The plot shown in Figure 3.3 illustrates two key specifications for an inertial sensor: (a) the Angle Random Walk (equivalent to noise density, see Section 3.1), and (b) the in-run bias stability. Noise density is roughly equal to the standard deviation at an averaging time constant of one second, while the minimum standard deviation value on the plot is the in-run bias stability.

Vibration Testing

While most calibration processes and characterization tests used to double-check the performance of those parameters utilize steady-state motion, vibration testing allows for the characterization of sensor response relative to time-varying inputs. Typically, a single-axis shaker table is used, requiring the test to be run multiple times to excite all axes.
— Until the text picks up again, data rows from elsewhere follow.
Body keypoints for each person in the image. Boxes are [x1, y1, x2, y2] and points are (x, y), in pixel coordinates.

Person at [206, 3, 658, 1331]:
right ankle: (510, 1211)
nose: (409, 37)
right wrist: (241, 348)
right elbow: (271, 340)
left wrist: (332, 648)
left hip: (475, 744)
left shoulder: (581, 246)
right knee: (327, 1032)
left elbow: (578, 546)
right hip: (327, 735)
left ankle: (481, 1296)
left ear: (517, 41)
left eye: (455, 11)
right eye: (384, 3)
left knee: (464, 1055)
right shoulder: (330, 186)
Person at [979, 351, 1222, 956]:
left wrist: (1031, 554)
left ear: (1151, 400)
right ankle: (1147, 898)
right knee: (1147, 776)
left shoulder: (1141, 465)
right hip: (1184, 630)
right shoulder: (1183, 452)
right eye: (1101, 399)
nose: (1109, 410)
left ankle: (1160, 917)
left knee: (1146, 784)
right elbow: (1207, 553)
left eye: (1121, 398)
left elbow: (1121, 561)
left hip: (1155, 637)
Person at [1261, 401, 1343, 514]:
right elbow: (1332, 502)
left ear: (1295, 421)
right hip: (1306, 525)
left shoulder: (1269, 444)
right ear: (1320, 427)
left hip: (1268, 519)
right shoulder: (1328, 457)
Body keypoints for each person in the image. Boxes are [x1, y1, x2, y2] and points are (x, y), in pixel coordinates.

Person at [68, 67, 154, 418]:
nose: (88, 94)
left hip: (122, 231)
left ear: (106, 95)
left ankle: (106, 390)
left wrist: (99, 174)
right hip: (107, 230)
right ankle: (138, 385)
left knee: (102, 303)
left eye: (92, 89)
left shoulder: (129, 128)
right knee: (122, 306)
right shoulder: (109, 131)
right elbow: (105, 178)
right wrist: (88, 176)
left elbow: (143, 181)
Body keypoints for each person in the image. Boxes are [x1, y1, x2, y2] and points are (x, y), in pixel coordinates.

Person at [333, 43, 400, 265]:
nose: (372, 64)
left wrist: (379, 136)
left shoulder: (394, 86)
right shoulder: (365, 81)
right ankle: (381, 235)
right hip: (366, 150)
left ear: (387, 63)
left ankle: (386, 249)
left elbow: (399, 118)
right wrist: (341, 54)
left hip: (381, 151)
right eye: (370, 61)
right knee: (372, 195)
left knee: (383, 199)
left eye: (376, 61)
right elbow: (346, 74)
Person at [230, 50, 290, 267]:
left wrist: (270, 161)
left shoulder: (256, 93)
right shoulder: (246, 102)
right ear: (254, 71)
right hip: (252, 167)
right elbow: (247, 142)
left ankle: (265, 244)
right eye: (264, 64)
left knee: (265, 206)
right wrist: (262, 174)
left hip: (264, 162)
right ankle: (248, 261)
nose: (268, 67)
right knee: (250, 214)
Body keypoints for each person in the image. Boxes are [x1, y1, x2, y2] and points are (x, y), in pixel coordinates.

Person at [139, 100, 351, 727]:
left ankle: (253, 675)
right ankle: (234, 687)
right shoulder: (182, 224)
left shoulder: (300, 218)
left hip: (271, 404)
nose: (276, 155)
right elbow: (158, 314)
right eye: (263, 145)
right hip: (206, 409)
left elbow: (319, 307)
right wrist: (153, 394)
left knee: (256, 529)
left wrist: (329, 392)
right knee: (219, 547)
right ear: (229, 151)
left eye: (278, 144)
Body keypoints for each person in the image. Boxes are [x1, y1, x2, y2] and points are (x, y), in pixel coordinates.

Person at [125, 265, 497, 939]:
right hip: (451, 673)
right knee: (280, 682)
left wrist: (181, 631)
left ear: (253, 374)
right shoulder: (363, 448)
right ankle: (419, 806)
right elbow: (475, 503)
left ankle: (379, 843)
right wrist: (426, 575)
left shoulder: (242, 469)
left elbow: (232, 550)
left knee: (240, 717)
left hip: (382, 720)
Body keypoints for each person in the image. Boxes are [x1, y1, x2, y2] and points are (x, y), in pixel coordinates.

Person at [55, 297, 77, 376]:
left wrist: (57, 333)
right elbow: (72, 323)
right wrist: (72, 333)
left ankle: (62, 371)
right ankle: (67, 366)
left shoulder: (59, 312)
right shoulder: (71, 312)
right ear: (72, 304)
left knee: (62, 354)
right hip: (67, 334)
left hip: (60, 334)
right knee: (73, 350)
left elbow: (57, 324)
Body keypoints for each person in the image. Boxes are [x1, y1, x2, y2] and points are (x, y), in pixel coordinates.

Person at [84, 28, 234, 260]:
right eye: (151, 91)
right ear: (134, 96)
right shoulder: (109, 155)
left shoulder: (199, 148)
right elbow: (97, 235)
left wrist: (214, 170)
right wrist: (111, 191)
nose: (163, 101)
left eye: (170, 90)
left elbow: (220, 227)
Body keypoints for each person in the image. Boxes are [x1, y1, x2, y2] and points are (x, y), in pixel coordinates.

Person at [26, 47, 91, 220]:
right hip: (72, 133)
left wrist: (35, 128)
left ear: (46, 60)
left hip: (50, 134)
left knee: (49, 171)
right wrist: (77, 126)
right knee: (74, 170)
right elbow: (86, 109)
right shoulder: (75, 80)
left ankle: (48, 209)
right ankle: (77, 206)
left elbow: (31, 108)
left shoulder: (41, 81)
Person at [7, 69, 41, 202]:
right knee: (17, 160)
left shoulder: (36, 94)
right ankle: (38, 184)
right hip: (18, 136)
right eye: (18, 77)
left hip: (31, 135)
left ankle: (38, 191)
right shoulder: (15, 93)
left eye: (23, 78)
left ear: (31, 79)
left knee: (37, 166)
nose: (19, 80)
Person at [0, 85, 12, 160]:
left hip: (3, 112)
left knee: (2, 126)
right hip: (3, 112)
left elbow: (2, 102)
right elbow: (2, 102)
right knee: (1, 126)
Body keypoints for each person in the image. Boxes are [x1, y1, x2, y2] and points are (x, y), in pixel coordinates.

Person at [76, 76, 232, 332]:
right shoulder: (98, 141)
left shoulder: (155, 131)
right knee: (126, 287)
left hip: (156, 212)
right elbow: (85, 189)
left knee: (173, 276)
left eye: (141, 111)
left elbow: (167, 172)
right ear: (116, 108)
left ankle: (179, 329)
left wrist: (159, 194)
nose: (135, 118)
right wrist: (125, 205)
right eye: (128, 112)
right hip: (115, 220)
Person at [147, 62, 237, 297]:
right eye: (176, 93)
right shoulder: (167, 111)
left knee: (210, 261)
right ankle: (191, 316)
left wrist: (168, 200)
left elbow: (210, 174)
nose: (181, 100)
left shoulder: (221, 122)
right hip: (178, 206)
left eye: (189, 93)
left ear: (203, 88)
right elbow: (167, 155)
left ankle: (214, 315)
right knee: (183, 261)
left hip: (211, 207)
In addition to identifying any unexpected response a sensor may have to vibrations at particular levels or frequencies, vibration testing can be used to determine a number of sensor specifications including:

• Bandwidth: By performing a test known as a sine-sweep---inducing single-frequency vibrations across a range of frequencies---the sensor bandwidth can be determined by finding the frequency associated with the -3 dB point on the response.
• g-sensitivity & g$^2$-sensitivity: Gyroscopes' sensitivity to acceleration can be readily determined through vibration testing, both using sine-sweeps and more general random vibration profiles.